Allah-u Teâlâ Davut Aleyhisselâm’a yapacağı zırhların bol olmasını, giyen kimsenin her tarafını kaplayacak şekilde olmasını emir buyurmuştu.
“Uzunca genişçe zırhlar yap! Dokumasını sağlam tut!” (Sebe: 11)
Davut Aleyhisselâm zırhların halkalarını nizamlı ve intizamlı, ölçülü bir şekilde birbirine geçirmiş, insan bedenine uygun, rahat hareket etmesini sağlayacak bir kıvamda, ne ağır, ne de pek hafif zırhlar imal etmiştir.
Allah-u Teâlâ Davut kuluna böyle zırhlar yapmasını öğretmekle beşeriyete ihsanda bulunmuş:
“Artık şükredecek misiniz?” (Enbiyâ: 80)
Âyet-i kerime’si ile bu nimete şükredilmesini emir buyurmuştur.
Zırhın şükür gerektiren bir nimet olduğunu Kur’an-ı kerim’de beyan etmesi, gelecek kuşaklara da bu sanatın yadigâr kaldığını göstermektedir.
Allah-u Teâlâ bu sanatı övmüştür.
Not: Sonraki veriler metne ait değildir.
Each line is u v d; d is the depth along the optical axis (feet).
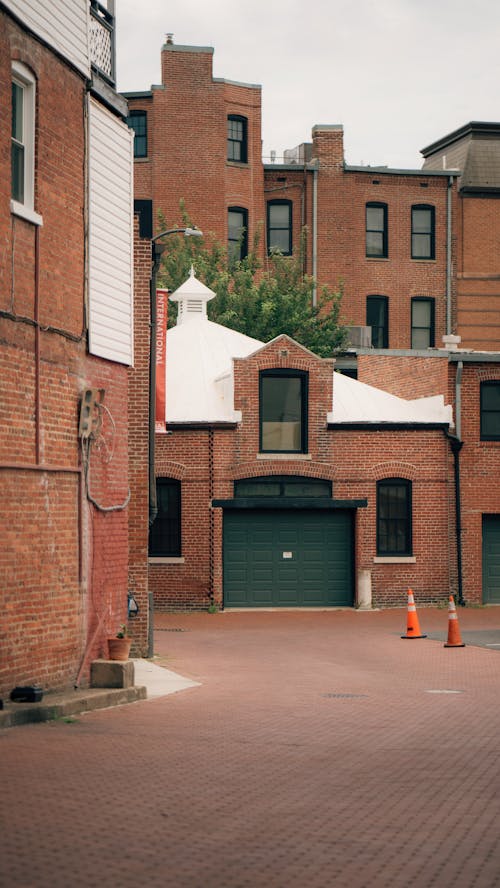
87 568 56.34
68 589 54.03
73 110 55.88
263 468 119.85
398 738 43.01
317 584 121.70
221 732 44.01
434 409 127.13
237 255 171.83
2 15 48.03
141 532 77.36
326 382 121.70
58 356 53.67
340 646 84.43
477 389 126.72
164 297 87.30
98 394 57.21
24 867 24.35
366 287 180.14
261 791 32.91
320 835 28.04
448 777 35.37
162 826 28.35
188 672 67.26
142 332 79.56
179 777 34.55
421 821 29.63
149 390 79.30
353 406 125.29
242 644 86.48
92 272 58.08
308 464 120.67
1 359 47.80
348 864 25.54
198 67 173.68
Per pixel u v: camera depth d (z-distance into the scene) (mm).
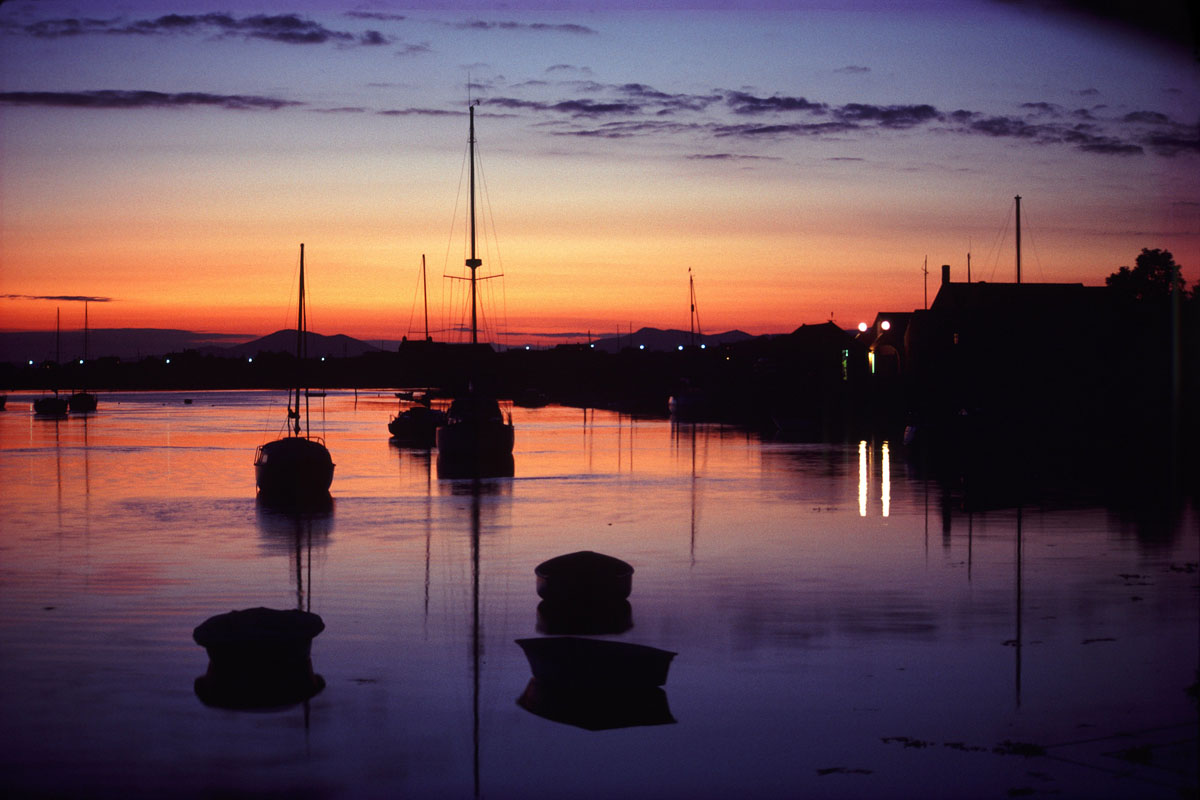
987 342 60562
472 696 13031
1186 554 21594
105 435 68750
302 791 10234
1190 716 11695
Çünkü mükerrem olarak yaratılan insanı ölümden korumaktadır. Onun içindir ki zırh gibi koruyucu silâhlar yapan, kılıç gibi saldırı silahları yapanlardan daha hayırlıdır.
O zamandaki savaşlar kılıç, kargı ve oklarla yapılıyordu. Bunun içindir ki korunmak için en mühim âlet zırh idi. Günümüzde ise en modern öldürücü silahların icadından sonra, savunmada kullanılan âletlerin önemini artırmıştır. Binaenaleyh bu gibi korunma vasıtalarını yapmak daha çok faydalıdır.
Allah-u Teâlâ kullarının yalnızca zırh ve buna mümasil âletler yapmalarını değil, her işlerini, her yaptıklarını murakabe etmektedir.
Âyet-i kerime’sinde buyurur ki:
“Sâlih ameller işleyin!
Çünkü ben sizin yaptıklarınızı görmekteyim.” (Sebe: 11)
Peygamberlikle beraber Allah-u Teâlâ Davut Aleyhisselâm’a hükümdarlık da vermişti. Hükümdar bir peygamber olarak insanları Allah’ı bir tanımaya ve O’na kulluk etmeye dâvet etti.
Âyet-i kerime’sinde:
“Onun hükümranlığını kuvvetlendirmiştik.
Ona hikmet ve güzel konuşma, anlatma üstünlüğü vermiştik.” buyuruyor. (Sad: 20)
Allah-u Teâlâ ona bir heybet vermiş, yardımı ile desteklemiştir. Büyük ordulara kumanda etmek gibi payelerle güçlendirmiştir. Hiçbir şiddet karşısında gevşememiş, emr-i ilâhî ile icraatlarını yürütmüştür.
Davut Aleyhisselâm çok fasih ve beliğ konuşurdu.
Dinleyen kimseler konuştuğu her sözü açıkça anlarlardı.
Hüküm verdiğinde açıkça hüküm verir, doğruyu yanlıştan, haklıyı haksızdan ayırdetmek suretiyle hasımların arasını tam bir isabetle halledip neticeye bağlardı.